Stored items from a collection
*** Block opens ***

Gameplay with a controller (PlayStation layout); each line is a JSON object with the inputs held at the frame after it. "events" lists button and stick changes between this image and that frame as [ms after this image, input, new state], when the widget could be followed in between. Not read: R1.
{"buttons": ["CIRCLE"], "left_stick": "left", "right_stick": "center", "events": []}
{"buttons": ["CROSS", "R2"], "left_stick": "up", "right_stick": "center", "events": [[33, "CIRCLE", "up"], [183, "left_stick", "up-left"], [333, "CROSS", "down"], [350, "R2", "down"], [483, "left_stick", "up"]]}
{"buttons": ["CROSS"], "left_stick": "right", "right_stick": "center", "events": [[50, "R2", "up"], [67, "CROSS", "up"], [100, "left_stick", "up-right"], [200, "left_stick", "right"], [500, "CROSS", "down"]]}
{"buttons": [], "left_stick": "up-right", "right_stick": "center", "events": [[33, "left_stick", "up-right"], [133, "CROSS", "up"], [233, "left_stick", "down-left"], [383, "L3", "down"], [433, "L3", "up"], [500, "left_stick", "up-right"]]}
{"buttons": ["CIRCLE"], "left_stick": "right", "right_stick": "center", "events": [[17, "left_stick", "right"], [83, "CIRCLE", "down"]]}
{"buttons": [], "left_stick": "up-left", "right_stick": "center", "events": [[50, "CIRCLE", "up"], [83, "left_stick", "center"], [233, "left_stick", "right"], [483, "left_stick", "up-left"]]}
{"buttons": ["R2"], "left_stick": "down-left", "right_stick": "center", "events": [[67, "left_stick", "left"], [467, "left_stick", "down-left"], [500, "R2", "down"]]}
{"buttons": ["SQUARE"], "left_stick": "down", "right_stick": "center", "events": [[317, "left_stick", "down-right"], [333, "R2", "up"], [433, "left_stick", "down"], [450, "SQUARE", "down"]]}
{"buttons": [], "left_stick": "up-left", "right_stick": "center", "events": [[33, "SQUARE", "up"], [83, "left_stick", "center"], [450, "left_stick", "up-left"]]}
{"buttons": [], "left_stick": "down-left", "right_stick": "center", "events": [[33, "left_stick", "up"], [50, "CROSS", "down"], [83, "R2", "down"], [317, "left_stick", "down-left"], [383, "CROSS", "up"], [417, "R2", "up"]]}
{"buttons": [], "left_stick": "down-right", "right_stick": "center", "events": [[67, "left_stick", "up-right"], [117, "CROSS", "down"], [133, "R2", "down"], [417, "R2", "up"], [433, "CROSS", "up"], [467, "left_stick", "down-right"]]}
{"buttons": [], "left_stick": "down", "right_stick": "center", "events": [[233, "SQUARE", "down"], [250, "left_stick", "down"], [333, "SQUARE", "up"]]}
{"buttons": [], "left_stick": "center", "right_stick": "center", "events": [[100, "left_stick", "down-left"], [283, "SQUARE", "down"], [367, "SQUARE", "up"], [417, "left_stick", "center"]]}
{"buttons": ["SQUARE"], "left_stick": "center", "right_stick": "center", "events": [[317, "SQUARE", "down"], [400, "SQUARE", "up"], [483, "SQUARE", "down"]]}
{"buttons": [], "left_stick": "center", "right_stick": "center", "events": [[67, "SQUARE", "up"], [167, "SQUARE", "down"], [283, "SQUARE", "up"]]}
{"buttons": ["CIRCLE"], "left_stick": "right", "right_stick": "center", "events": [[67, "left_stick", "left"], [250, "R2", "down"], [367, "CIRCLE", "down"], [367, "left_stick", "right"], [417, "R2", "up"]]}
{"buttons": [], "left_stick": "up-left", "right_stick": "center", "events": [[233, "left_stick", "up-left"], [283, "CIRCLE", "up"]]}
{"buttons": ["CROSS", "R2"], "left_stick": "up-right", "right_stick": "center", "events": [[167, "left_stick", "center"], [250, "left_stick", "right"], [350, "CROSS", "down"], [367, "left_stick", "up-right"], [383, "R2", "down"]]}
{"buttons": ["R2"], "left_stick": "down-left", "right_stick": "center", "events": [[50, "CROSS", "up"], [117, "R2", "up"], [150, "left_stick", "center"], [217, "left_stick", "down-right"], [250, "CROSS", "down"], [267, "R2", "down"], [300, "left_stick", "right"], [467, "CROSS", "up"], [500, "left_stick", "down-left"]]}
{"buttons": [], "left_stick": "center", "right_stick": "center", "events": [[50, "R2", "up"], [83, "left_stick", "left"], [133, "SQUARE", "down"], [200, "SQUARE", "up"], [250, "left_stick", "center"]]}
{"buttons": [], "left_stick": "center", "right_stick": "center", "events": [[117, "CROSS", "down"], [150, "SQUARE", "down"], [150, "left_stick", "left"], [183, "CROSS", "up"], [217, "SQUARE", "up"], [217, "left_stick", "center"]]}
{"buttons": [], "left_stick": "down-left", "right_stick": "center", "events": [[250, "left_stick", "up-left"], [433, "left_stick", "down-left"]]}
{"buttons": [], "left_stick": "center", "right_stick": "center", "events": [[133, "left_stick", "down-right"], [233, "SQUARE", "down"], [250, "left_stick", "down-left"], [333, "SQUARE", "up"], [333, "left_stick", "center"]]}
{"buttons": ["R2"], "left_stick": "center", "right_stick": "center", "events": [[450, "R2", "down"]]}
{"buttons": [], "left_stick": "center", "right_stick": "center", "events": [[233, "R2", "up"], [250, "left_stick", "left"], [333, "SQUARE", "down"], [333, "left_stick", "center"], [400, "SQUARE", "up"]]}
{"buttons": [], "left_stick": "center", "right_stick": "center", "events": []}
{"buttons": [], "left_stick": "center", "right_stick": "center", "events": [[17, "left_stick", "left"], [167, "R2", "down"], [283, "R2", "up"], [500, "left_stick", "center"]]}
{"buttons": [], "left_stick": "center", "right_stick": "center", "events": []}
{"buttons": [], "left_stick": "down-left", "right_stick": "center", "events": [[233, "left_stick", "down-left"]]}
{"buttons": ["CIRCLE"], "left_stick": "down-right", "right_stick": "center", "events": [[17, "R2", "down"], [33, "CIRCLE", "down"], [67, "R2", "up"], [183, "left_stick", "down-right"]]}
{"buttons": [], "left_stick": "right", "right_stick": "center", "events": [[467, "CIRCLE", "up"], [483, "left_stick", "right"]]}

*** Block closes ***

To do: Word for word, write out each of the records shown above.

Response box:
Gameplay with a controller (PlayStation layout); each line is a JSON object with the inputs held at the frame after it. "events" lists button and stick changes between this image and that frame as [ms after this image, input, new state], when the widget could be followed in between. Not read: R1.
{"buttons": ["CIRCLE"], "left_stick": "left", "right_stick": "center", "events": []}
{"buttons": ["CROSS", "R2"], "left_stick": "up", "right_stick": "center", "events": [[33, "CIRCLE", "up"], [183, "left_stick", "up-left"], [333, "CROSS", "down"], [350, "R2", "down"], [483, "left_stick", "up"]]}
{"buttons": ["CROSS"], "left_stick": "right", "right_stick": "center", "events": [[50, "R2", "up"], [67, "CROSS", "up"], [100, "left_stick", "up-right"], [200, "left_stick", "right"], [500, "CROSS", "down"]]}
{"buttons": [], "left_stick": "up-right", "right_stick": "center", "events": [[33, "left_stick", "up-right"], [133, "CROSS", "up"], [233, "left_stick", "down-left"], [383, "L3", "down"], [433, "L3", "up"], [500, "left_stick", "up-right"]]}
{"buttons": ["CIRCLE"], "left_stick": "right", "right_stick": "center", "events": [[17, "left_stick", "right"], [83, "CIRCLE", "down"]]}
{"buttons": [], "left_stick": "up-left", "right_stick": "center", "events": [[50, "CIRCLE", "up"], [83, "left_stick", "center"], [233, "left_stick", "right"], [483, "left_stick", "up-left"]]}
{"buttons": ["R2"], "left_stick": "down-left", "right_stick": "center", "events": [[67, "left_stick", "left"], [467, "left_stick", "down-left"], [500, "R2", "down"]]}
{"buttons": ["SQUARE"], "left_stick": "down", "right_stick": "center", "events": [[317, "left_stick", "down-right"], [333, "R2", "up"], [433, "left_stick", "down"], [450, "SQUARE", "down"]]}
{"buttons": [], "left_stick": "up-left", "right_stick": "center", "events": [[33, "SQUARE", "up"], [83, "left_stick", "center"], [450, "left_stick", "up-left"]]}
{"buttons": [], "left_stick": "down-left", "right_stick": "center", "events": [[33, "left_stick", "up"], [50, "CROSS", "down"], [83, "R2", "down"], [317, "left_stick", "down-left"], [383, "CROSS", "up"], [417, "R2", "up"]]}
{"buttons": [], "left_stick": "down-right", "right_stick": "center", "events": [[67, "left_stick", "up-right"], [117, "CROSS", "down"], [133, "R2", "down"], [417, "R2", "up"], [433, "CROSS", "up"], [467, "left_stick", "down-right"]]}
{"buttons": [], "left_stick": "down", "right_stick": "center", "events": [[233, "SQUARE", "down"], [250, "left_stick", "down"], [333, "SQUARE", "up"]]}
{"buttons": [], "left_stick": "center", "right_stick": "center", "events": [[100, "left_stick", "down-left"], [283, "SQUARE", "down"], [367, "SQUARE", "up"], [417, "left_stick", "center"]]}
{"buttons": ["SQUARE"], "left_stick": "center", "right_stick": "center", "events": [[317, "SQUARE", "down"], [400, "SQUARE", "up"], [483, "SQUARE", "down"]]}
{"buttons": [], "left_stick": "center", "right_stick": "center", "events": [[67, "SQUARE", "up"], [167, "SQUARE", "down"], [283, "SQUARE", "up"]]}
{"buttons": ["CIRCLE"], "left_stick": "right", "right_stick": "center", "events": [[67, "left_stick", "left"], [250, "R2", "down"], [367, "CIRCLE", "down"], [367, "left_stick", "right"], [417, "R2", "up"]]}
{"buttons": [], "left_stick": "up-left", "right_stick": "center", "events": [[233, "left_stick", "up-left"], [283, "CIRCLE", "up"]]}
{"buttons": ["CROSS", "R2"], "left_stick": "up-right", "right_stick": "center", "events": [[167, "left_stick", "center"], [250, "left_stick", "right"], [350, "CROSS", "down"], [367, "left_stick", "up-right"], [383, "R2", "down"]]}
{"buttons": ["R2"], "left_stick": "down-left", "right_stick": "center", "events": [[50, "CROSS", "up"], [117, "R2", "up"], [150, "left_stick", "center"], [217, "left_stick", "down-right"], [250, "CROSS", "down"], [267, "R2", "down"], [300, "left_stick", "right"], [467, "CROSS", "up"], [500, "left_stick", "down-left"]]}
{"buttons": [], "left_stick": "center", "right_stick": "center", "events": [[50, "R2", "up"], [83, "left_stick", "left"], [133, "SQUARE", "down"], [200, "SQUARE", "up"], [250, "left_stick", "center"]]}
{"buttons": [], "left_stick": "center", "right_stick": "center", "events": [[117, "CROSS", "down"], [150, "SQUARE", "down"], [150, "left_stick", "left"], [183, "CROSS", "up"], [217, "SQUARE", "up"], [217, "left_stick", "center"]]}
{"buttons": [], "left_stick": "down-left", "right_stick": "center", "events": [[250, "left_stick", "up-left"], [433, "left_stick", "down-left"]]}
{"buttons": [], "left_stick": "center", "right_stick": "center", "events": [[133, "left_stick", "down-right"], [233, "SQUARE", "down"], [250, "left_stick", "down-left"], [333, "SQUARE", "up"], [333, "left_stick", "center"]]}
{"buttons": ["R2"], "left_stick": "center", "right_stick": "center", "events": [[450, "R2", "down"]]}
{"buttons": [], "left_stick": "center", "right_stick": "center", "events": [[233, "R2", "up"], [250, "left_stick", "left"], [333, "SQUARE", "down"], [333, "left_stick", "center"], [400, "SQUARE", "up"]]}
{"buttons": [], "left_stick": "center", "right_stick": "center", "events": []}
{"buttons": [], "left_stick": "center", "right_stick": "center", "events": [[17, "left_stick", "left"], [167, "R2", "down"], [283, "R2", "up"], [500, "left_stick", "center"]]}
{"buttons": [], "left_stick": "center", "right_stick": "center", "events": []}
{"buttons": [], "left_stick": "down-left", "right_stick": "center", "events": [[233, "left_stick", "down-left"]]}
{"buttons": ["CIRCLE"], "left_stick": "down-right", "right_stick": "center", "events": [[17, "R2", "down"], [33, "CIRCLE", "down"], [67, "R2", "up"], [183, "left_stick", "down-right"]]}
{"buttons": [], "left_stick": "right", "right_stick": "center", "events": [[467, "CIRCLE", "up"], [483, "left_stick", "right"]]}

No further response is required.